Amazing. Having said that, "That's All" is one of my least favorite songs by any artist, ever. Hate that song.
Wrong. Objectively.
Hell...there are at least a couple songs on the list are that worse than "That's All."
If "by a couple", you mean "none", I agree wholeheartedly.
To be fair, it's my opinion only, but it just rubs me the wrong way (and by the way, I LOVE the album it's on).
What does the word "snub" mean? I'm really asking.
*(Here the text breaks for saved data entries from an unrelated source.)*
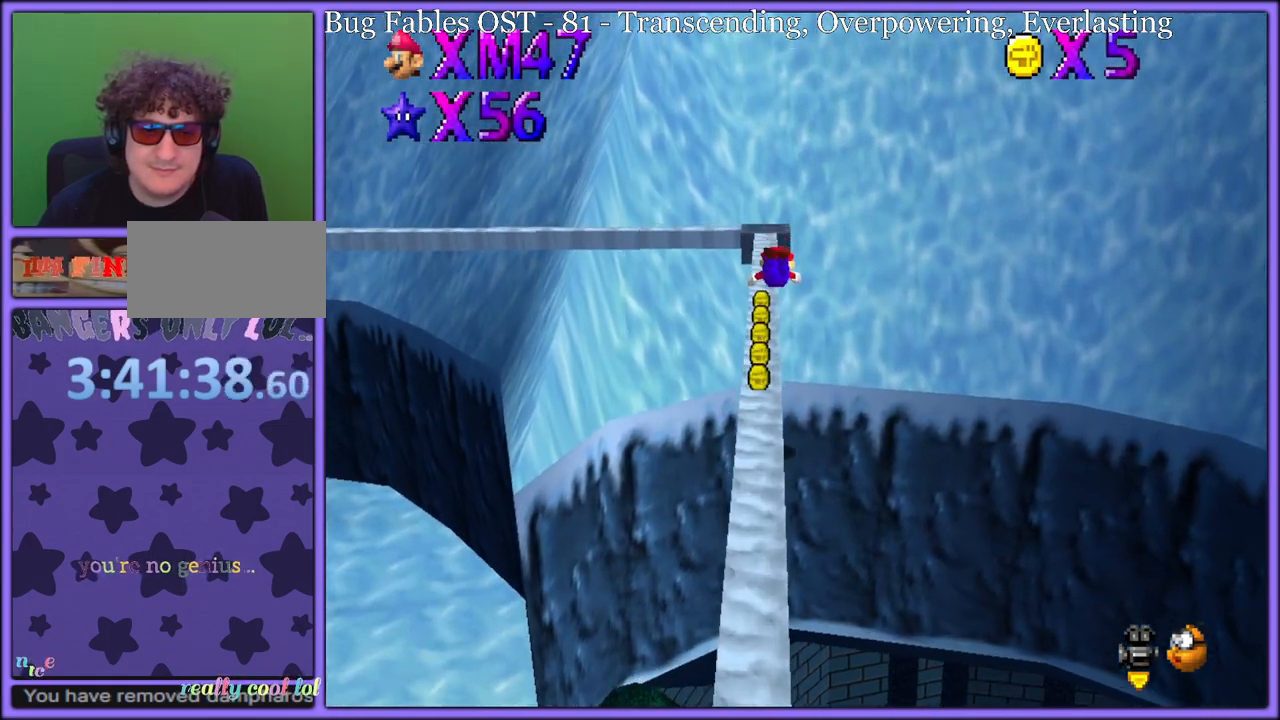
{"buttons": ["A", "B"], "left_stick": "up", "button_events": [[400, "A", "down"], [450, "B", "down"]]}
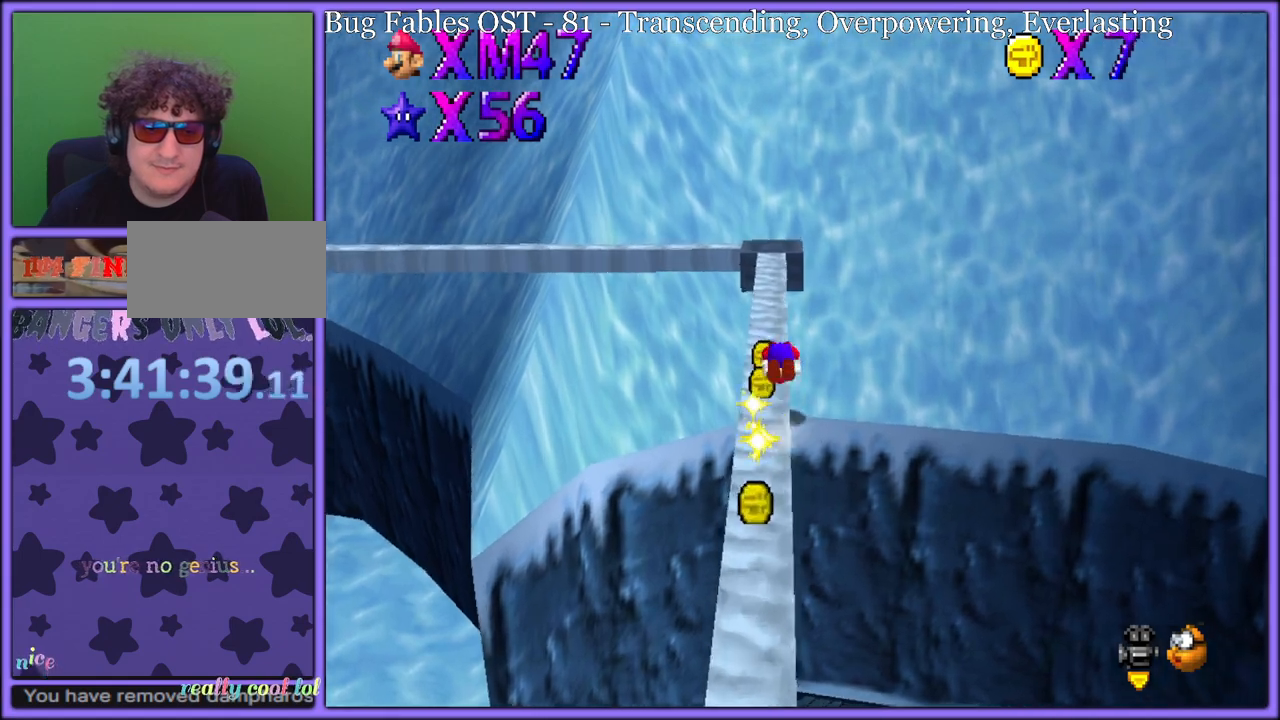
{"buttons": ["A", "B"], "left_stick": "up", "button_events": [[17, "A", "up"], [17, "B", "up"], [100, "A", "down"], [450, "B", "down"]]}
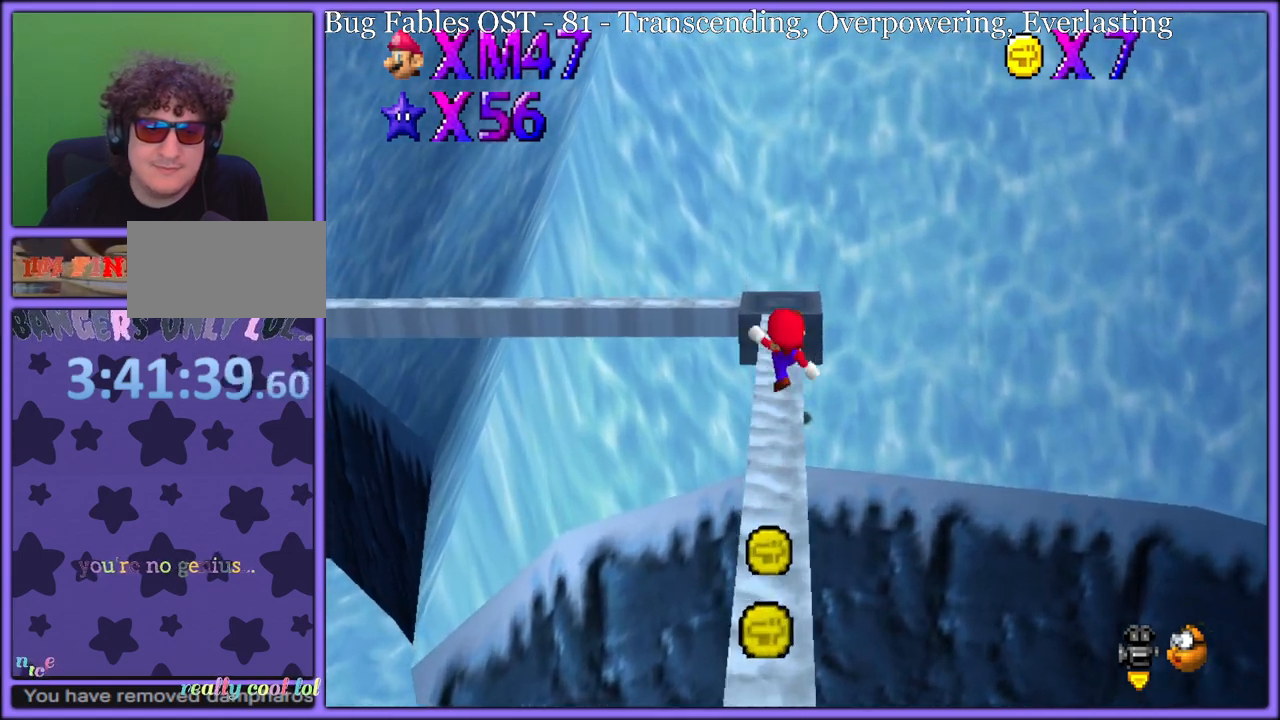
{"buttons": [], "left_stick": "up-right", "button_events": [[33, "A", "up"], [50, "B", "up"], [183, "C_DOWN", "down"], [183, "C_RIGHT", "down"], [217, "C_DOWN", "up"], [267, "C_RIGHT", "up"], [350, "C_DOWN", "down"], [350, "C_RIGHT", "down"], [367, "C_DOWN", "up"], [467, "C_RIGHT", "up"]]}
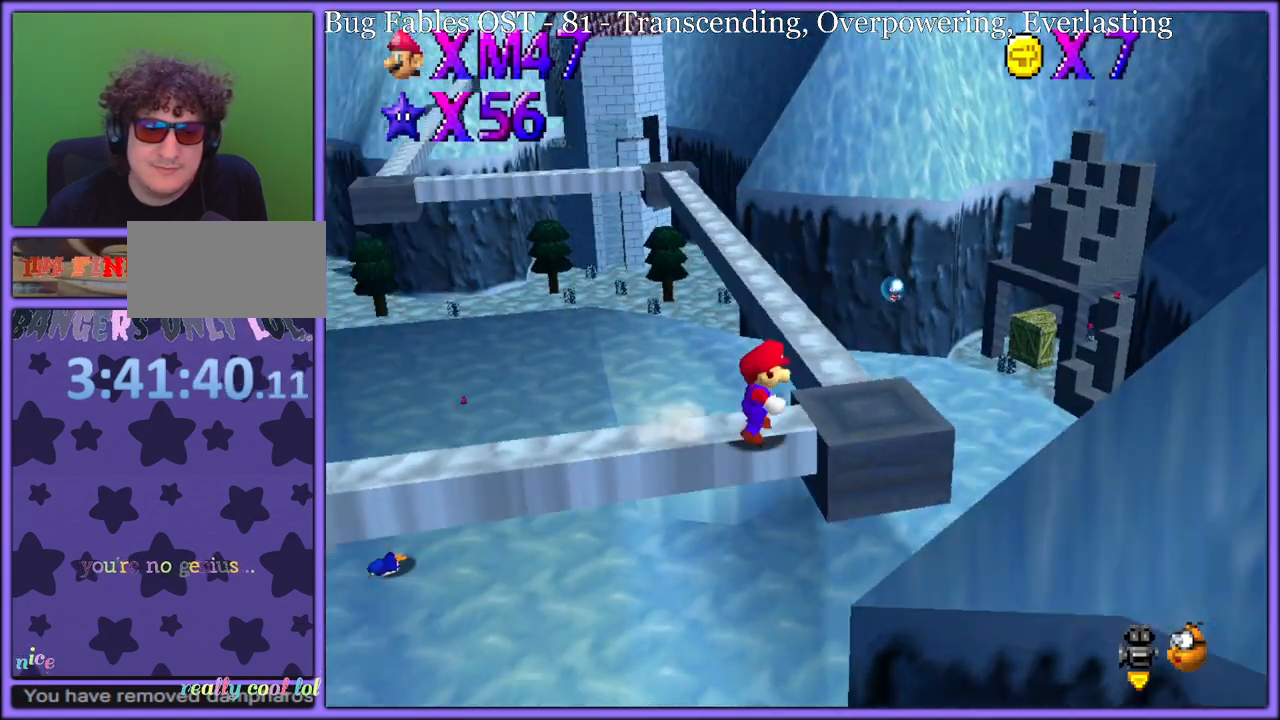
{"buttons": ["B"], "left_stick": "up", "button_events": [[433, "B", "down"]]}
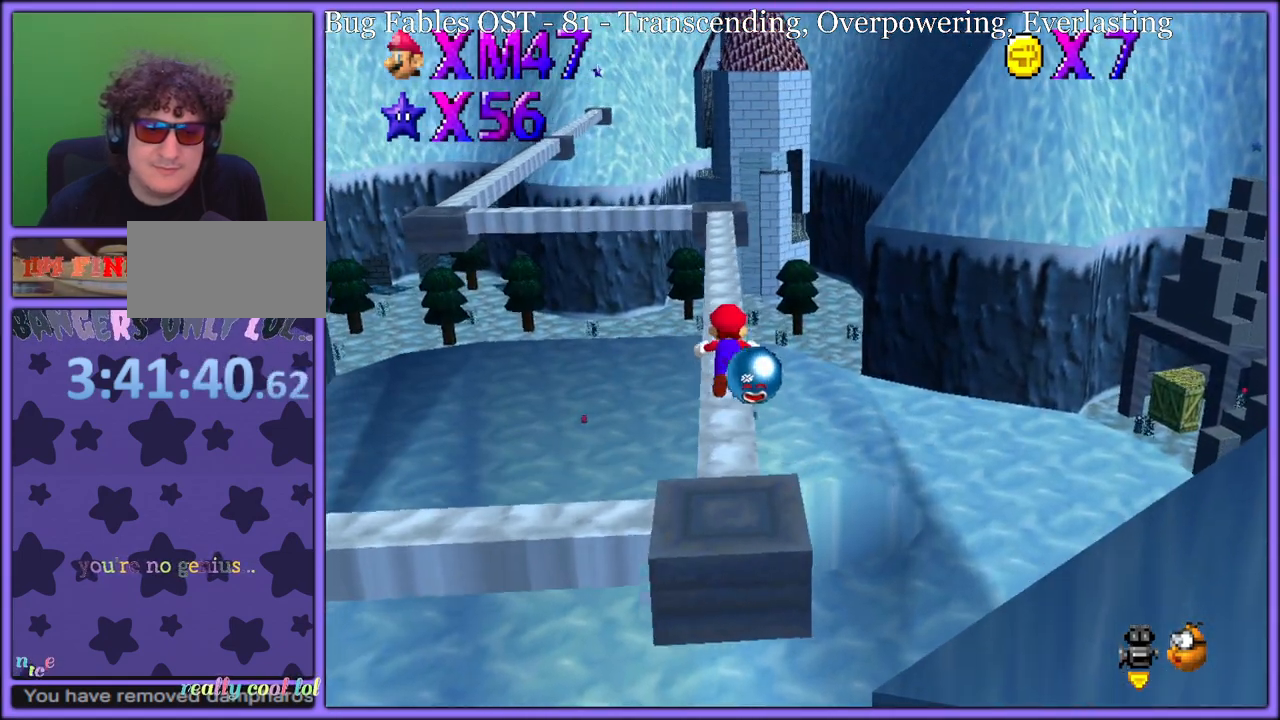
{"buttons": ["A"], "left_stick": "up", "button_events": [[50, "B", "up"], [283, "A", "down"], [300, "B", "down"], [367, "A", "up"], [400, "B", "up"], [483, "A", "down"]]}
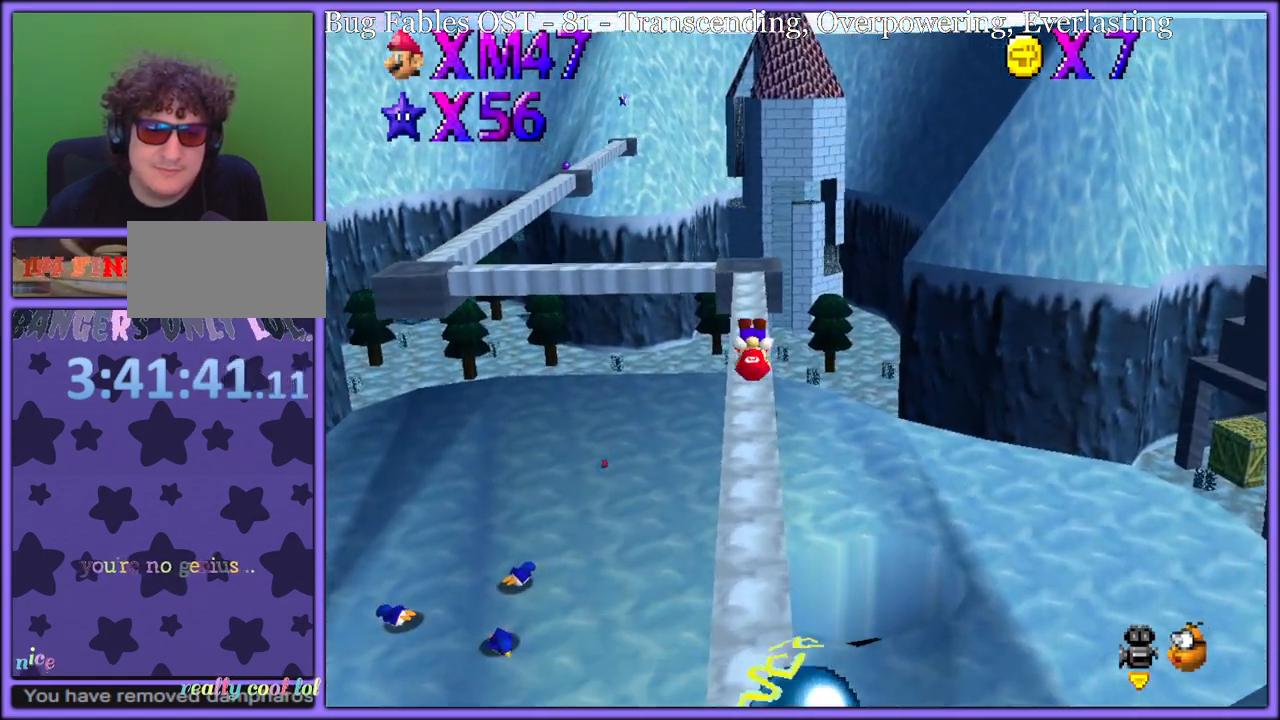
{"buttons": [], "left_stick": "up-right", "button_events": [[183, "A", "up"], [317, "C_RIGHT", "down"], [400, "C_RIGHT", "up"]]}
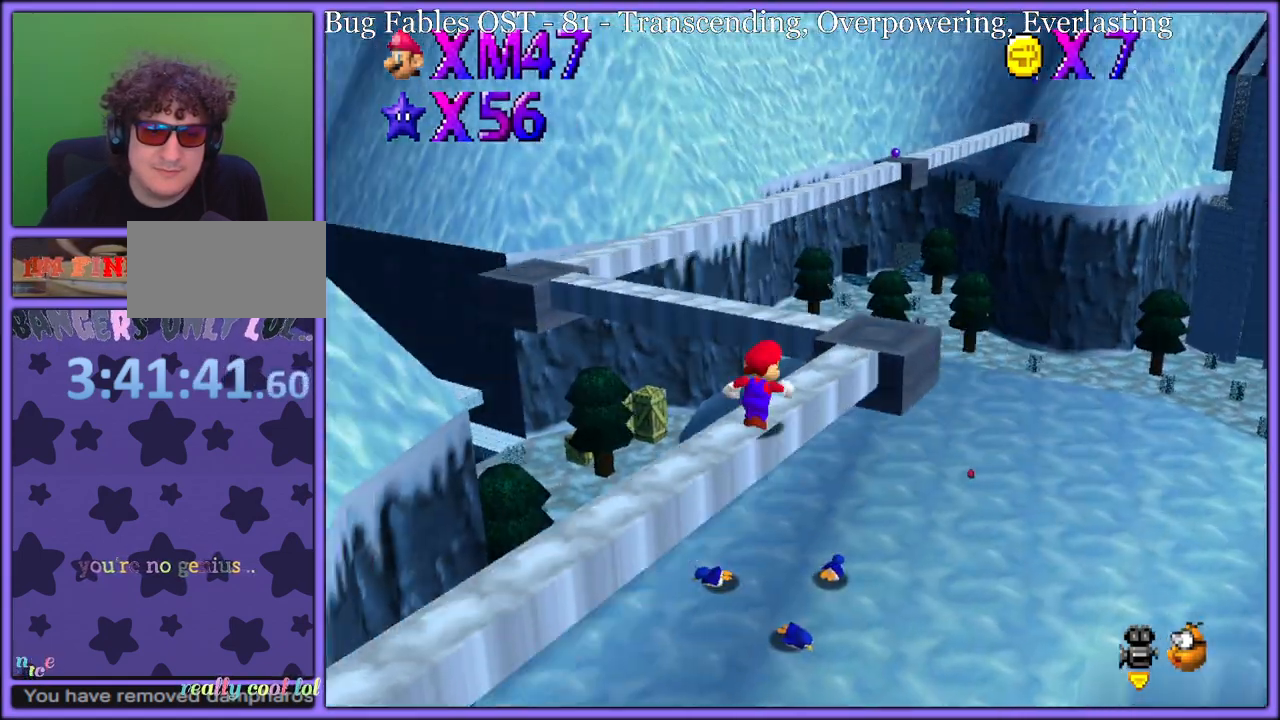
{"buttons": [], "left_stick": "up-left", "button_events": []}
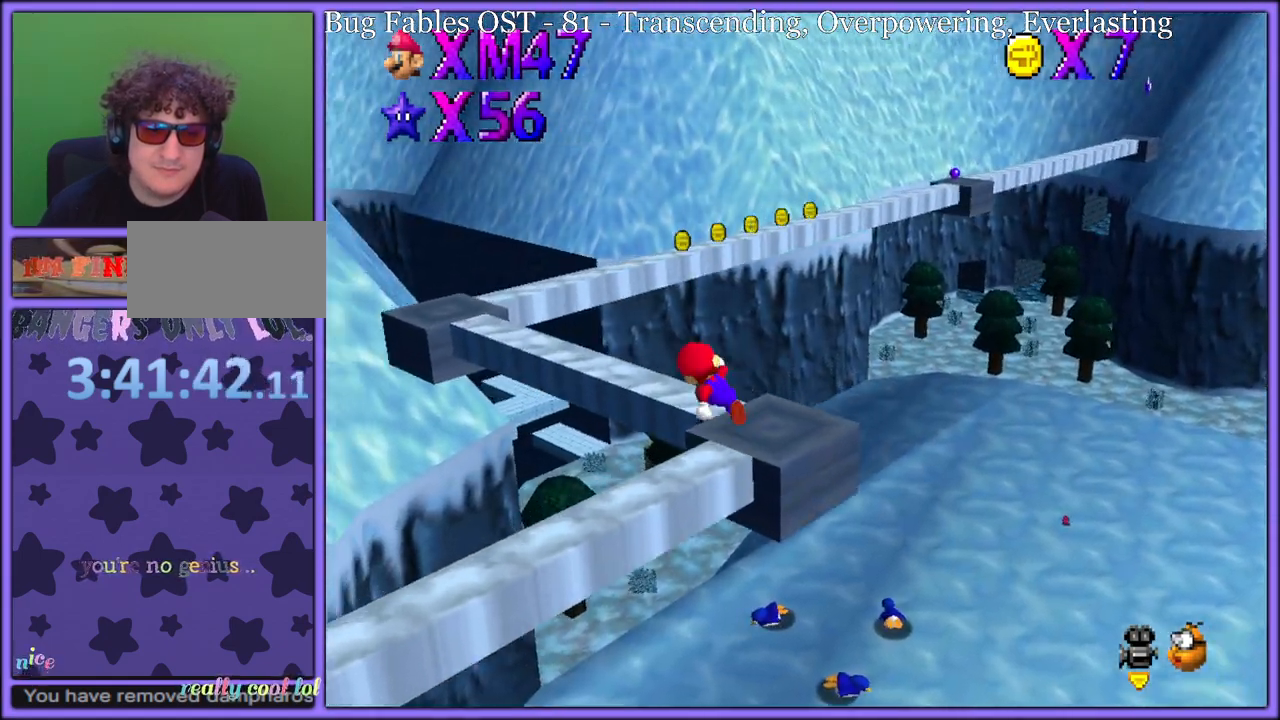
{"buttons": [], "left_stick": "up-left", "button_events": []}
When Stadler wrote that Phill Collins "and Robert Fripp are the two largest snubs in the RnRHoF right now," he is pointing out that neither of them are in the RNRHOF, and he believes that is unreasonable/unfair/unjust. To say they have been "snubbed" is to say that they have been unjustly excluded. For what my opinion is worth, I can't see why Fripp would get in, except as a member of King Crimson. As for Collins, he's at least as deserving as any number of folks who have been inducted, but the RRHOF is a joke that includes innumerable inductees who never played a note of "rock and roll (e.g., Linda Ronstadt, Laura Nyro, NWA, etc.), so if you take precedent into account, then I suppose Collins should get in. On the other hand, if you don't take precedent into account, then I would not agree that Collins belongs in.
I think Fripp should be in because he's every bit the innovator and transcendent musician that the Hall ordinarily loves, ala Lou Reed. He almost single-handedly created a genre, and while that genre is despised by the Hall generally, he's got the sort of integrity that the Hall claims to look for. He's got the idiosyncracy of a Neil Young or a Peter Gabriel (with whom he's worked numerous times), which the Hall loves. Those guys are supposed to be the smartest, most knowledgeable of musical critics, and if they are, Fripp is everything they should be embracing. And yet...
As for Phil, he's one of only three artists to sell more than 100 million records as BOTH a solo artist and a member of a group, so his bona fides are set. He's played with everyone from Led Zeppelin to Jethro Tull to Sting to Peter Gabriel to... it's just a snub based on pettiness and personality than anything tangible.
As for his "1985", well, that's around the time he just got overexposed. The Live Aid thing, the acting thing, the hits thing (he started to make a name for the cheesy ballad, ala "One More Night", when that is perhaps the least indicative song on the record).